Short answer: only if you do color-critical work, or if the controller experience matters to you as much as the light itself.
The BenQ has three things the Quntis doesn’t:
- Biased backlight — a rear-facing LED strip that softly lights the wall behind your monitor. This reduces the contrast between your bright screen and dark room, which is the actual cause of most “monitor eye strain.”
- Genuine 95+ CRI across the full dimming range — colors stay accurate whether you’re at 20% or 100% brightness.
- A wireless puck controller that doubles as a Qi2 charging pad on the latest revision.
The Quntis Pro Plus matches BenQ on the basics: asymmetric optics that throw light onto the desk without spilling onto the screen, auto-dimming via ambient sensor, and a wide color temperature range. What you give up is the rear bias light, some CRI consistency at the dim end, and the controller is a wired touch panel rather than a wireless puck.
For most people doing spreadsheets, code, and Slack — the Quntis is the smarter buy.
Glare Control
All three bars use asymmetric reflector geometry to keep light off the screen itself. In practice:
- BenQ: zero detectable glare, even on glossy displays. Light cone is the most controlled.
- Quntis: minor spill at maximum brightness on high-gloss panels. Matte monitors are fine.
- Xiaomi: noticeable spill above 70% brightness. Fine for matte displays at moderate output, problematic on a glossy iMac.
If you have a glossy screen and a dark room, this matters. If you have a matte panel, the Xiaomi is acceptable.

• _What to do_:
[1] From the monitor light bar comparison, could you copy the passage that begins at the words "Glare Control" and ends after "a glossy iMac."?
[2] How would you render this sentence from the monitor light bar comparison in Spanish: "For most people doing spreadsheets, code, and Slack — the Quntis is the smarter buy."

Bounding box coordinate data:
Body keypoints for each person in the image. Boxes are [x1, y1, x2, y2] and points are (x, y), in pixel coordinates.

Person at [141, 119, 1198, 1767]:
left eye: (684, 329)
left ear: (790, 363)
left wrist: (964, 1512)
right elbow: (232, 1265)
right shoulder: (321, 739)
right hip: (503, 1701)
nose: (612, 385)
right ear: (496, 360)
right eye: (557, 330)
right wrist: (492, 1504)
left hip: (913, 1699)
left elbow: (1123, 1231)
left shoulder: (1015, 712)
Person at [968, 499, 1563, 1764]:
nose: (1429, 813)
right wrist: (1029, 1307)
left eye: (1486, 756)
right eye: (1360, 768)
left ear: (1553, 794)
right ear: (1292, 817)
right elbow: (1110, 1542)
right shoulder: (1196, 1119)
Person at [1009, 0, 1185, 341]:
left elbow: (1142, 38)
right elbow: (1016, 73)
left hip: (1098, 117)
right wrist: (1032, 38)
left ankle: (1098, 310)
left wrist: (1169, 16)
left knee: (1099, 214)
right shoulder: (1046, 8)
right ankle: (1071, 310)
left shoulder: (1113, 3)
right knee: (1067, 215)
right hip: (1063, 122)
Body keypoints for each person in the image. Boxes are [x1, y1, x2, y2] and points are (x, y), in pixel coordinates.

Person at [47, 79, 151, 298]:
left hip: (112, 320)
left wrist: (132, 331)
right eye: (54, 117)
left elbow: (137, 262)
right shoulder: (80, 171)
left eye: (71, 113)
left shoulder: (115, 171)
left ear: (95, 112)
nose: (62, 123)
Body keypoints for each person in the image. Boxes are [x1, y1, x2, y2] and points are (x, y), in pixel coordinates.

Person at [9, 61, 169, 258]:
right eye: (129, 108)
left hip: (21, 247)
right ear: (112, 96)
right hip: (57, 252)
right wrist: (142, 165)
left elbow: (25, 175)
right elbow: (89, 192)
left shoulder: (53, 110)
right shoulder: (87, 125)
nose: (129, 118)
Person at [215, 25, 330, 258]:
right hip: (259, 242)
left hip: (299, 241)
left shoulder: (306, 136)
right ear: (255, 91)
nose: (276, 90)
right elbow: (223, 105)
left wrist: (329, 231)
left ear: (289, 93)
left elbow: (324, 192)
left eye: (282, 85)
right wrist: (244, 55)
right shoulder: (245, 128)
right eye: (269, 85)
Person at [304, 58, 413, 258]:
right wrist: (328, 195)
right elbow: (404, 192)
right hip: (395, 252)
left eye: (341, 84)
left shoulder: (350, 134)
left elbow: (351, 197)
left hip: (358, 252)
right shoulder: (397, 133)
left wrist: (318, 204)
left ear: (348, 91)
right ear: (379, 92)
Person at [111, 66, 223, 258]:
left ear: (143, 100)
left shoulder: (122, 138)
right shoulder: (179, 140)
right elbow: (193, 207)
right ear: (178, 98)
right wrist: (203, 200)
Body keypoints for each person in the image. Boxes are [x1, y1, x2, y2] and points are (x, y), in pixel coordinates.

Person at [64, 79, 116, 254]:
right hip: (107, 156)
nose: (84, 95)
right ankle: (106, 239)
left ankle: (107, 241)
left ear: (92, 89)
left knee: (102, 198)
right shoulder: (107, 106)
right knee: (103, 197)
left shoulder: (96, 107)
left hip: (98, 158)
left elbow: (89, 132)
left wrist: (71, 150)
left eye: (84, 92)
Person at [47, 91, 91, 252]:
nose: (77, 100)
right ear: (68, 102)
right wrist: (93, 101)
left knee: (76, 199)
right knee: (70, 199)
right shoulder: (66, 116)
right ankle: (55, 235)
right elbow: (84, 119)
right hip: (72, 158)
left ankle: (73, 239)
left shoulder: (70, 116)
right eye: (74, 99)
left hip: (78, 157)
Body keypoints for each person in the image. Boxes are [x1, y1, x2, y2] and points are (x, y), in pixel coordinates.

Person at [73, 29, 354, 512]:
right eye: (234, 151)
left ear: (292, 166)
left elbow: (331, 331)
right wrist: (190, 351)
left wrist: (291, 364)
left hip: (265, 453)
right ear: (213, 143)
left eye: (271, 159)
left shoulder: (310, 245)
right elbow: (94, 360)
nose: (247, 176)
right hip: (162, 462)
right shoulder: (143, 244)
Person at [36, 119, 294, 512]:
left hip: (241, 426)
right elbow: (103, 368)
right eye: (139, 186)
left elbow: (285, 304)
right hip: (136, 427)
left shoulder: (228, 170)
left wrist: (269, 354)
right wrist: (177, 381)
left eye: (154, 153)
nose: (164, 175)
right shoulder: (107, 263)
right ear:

• _Results of the tasks_:
[1]
Glare Control
All three bars use asymmetric reflector geometry to keep light off the screen itself. In practice:
- BenQ: zero detectable glare, even on glossy displays. Light cone is the most controlled.
- Quntis: minor spill at maximum brightness on high-gloss panels. Matte monitors are fine.
- Xiaomi: noticeable spill above 70% brightness. Fine for matte displays at moderate output, problematic on a glossy iMac.

[2] Para la mayoría de las personas que trabajan con hojas de cálculo, código y Slack, la Quntis es la compra más inteligente.